***** Dataset section *****

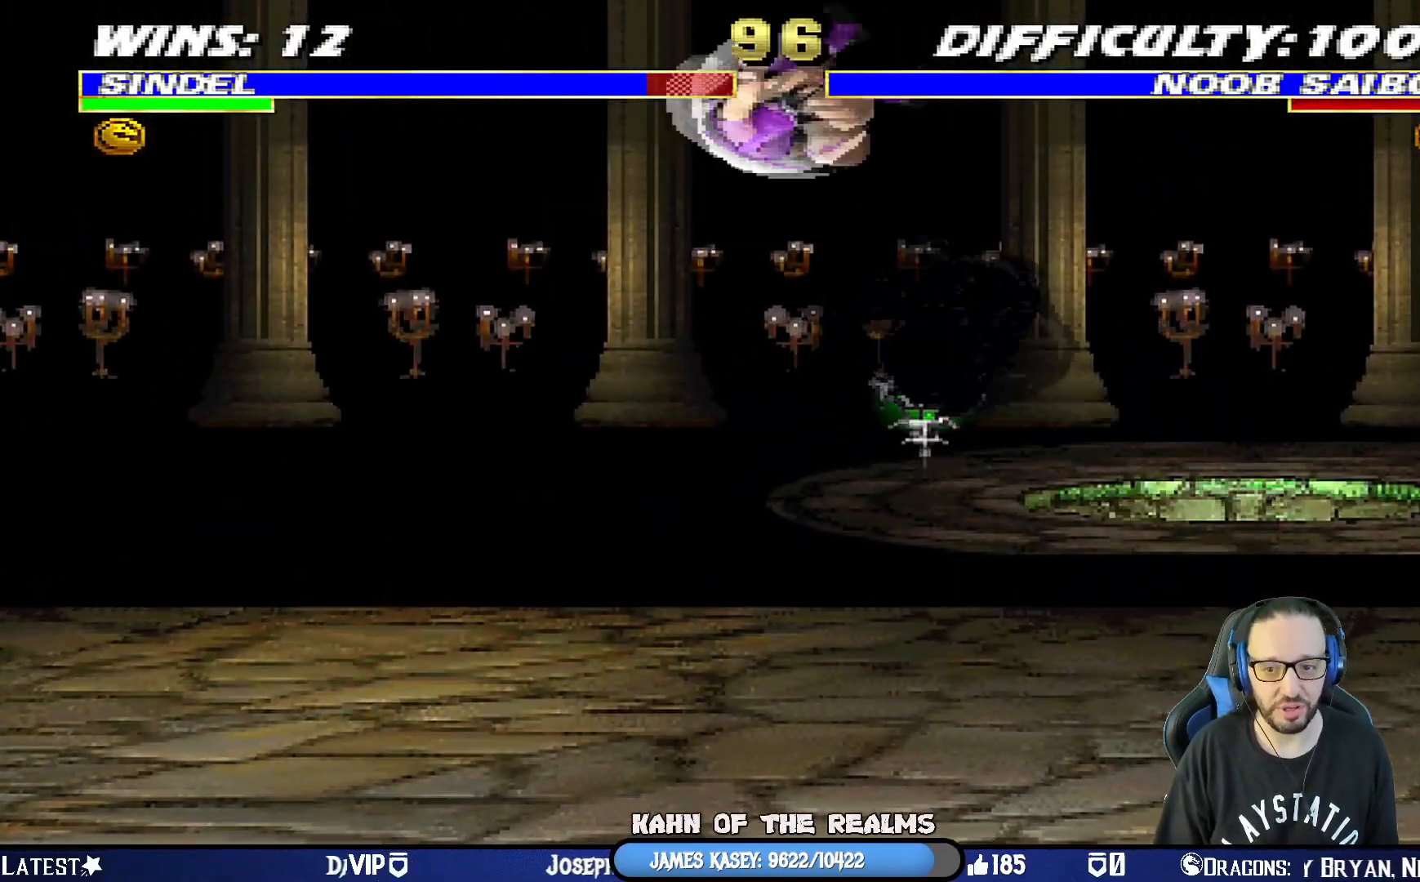
{"buttons": ["L1", "R1", "DPAD_DOWN", "DPAD_LEFT"], "left_stick": "center", "right_stick": "center", "events": [[50, "DPAD_DOWN", "down"], [117, "SQUARE", "up"], [167, "SQUARE", "down"], [317, "DPAD_DOWN", "up"], [317, "SQUARE", "up"], [351, "L1", "up"], [384, "DPAD_DOWN", "down"], [401, "DPAD_LEFT", "down"], [401, "L1", "down"], [417, "R1", "down"]]}
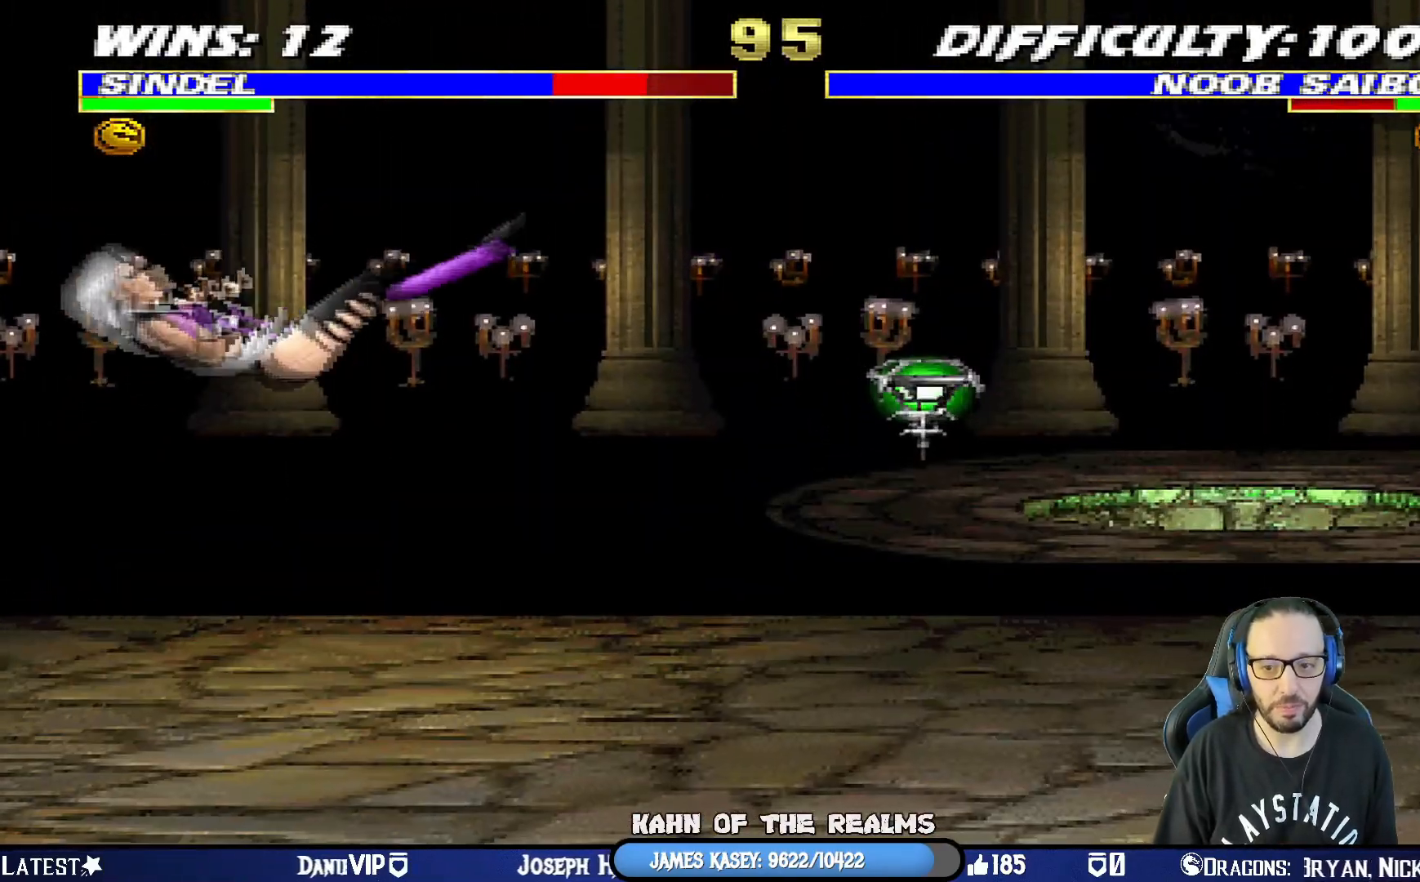
{"buttons": ["L1", "R1", "DPAD_DOWN", "DPAD_LEFT"], "left_stick": "center", "right_stick": "center", "events": []}
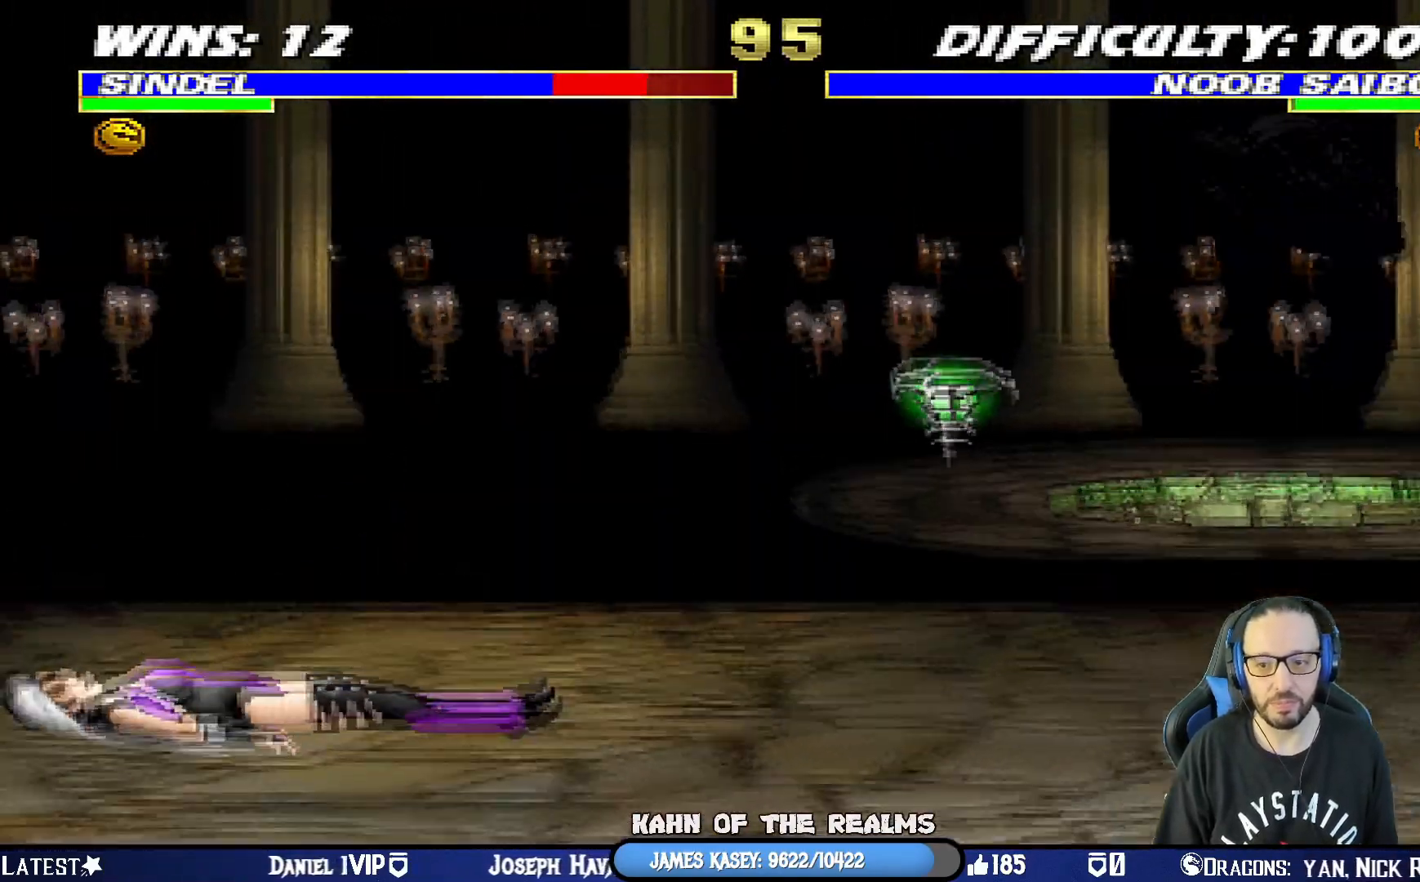
{"buttons": ["L1", "R1", "DPAD_DOWN", "DPAD_LEFT"], "left_stick": "center", "right_stick": "center", "events": [[50, "DPAD_LEFT", "up"], [84, "DPAD_DOWN", "up"], [100, "L1", "up"], [401, "DPAD_LEFT", "down"], [401, "L1", "down"], [417, "DPAD_DOWN", "down"]]}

*****

» Directions for this task: Every line above is to be repeated exactly, but no picture is to appear in the copy.

» Response below:
{"buttons": ["L1", "R1", "DPAD_DOWN", "DPAD_LEFT"], "left_stick": "center", "right_stick": "center", "events": [[50, "DPAD_DOWN", "down"], [117, "SQUARE", "up"], [167, "SQUARE", "down"], [317, "DPAD_DOWN", "up"], [317, "SQUARE", "up"], [351, "L1", "up"], [384, "DPAD_DOWN", "down"], [401, "DPAD_LEFT", "down"], [401, "L1", "down"], [417, "R1", "down"]]}
{"buttons": ["L1", "R1", "DPAD_DOWN", "DPAD_LEFT"], "left_stick": "center", "right_stick": "center", "events": []}
{"buttons": ["L1", "R1", "DPAD_DOWN", "DPAD_LEFT"], "left_stick": "center", "right_stick": "center", "events": [[50, "DPAD_LEFT", "up"], [84, "DPAD_DOWN", "up"], [100, "L1", "up"], [401, "DPAD_LEFT", "down"], [401, "L1", "down"], [417, "DPAD_DOWN", "down"]]}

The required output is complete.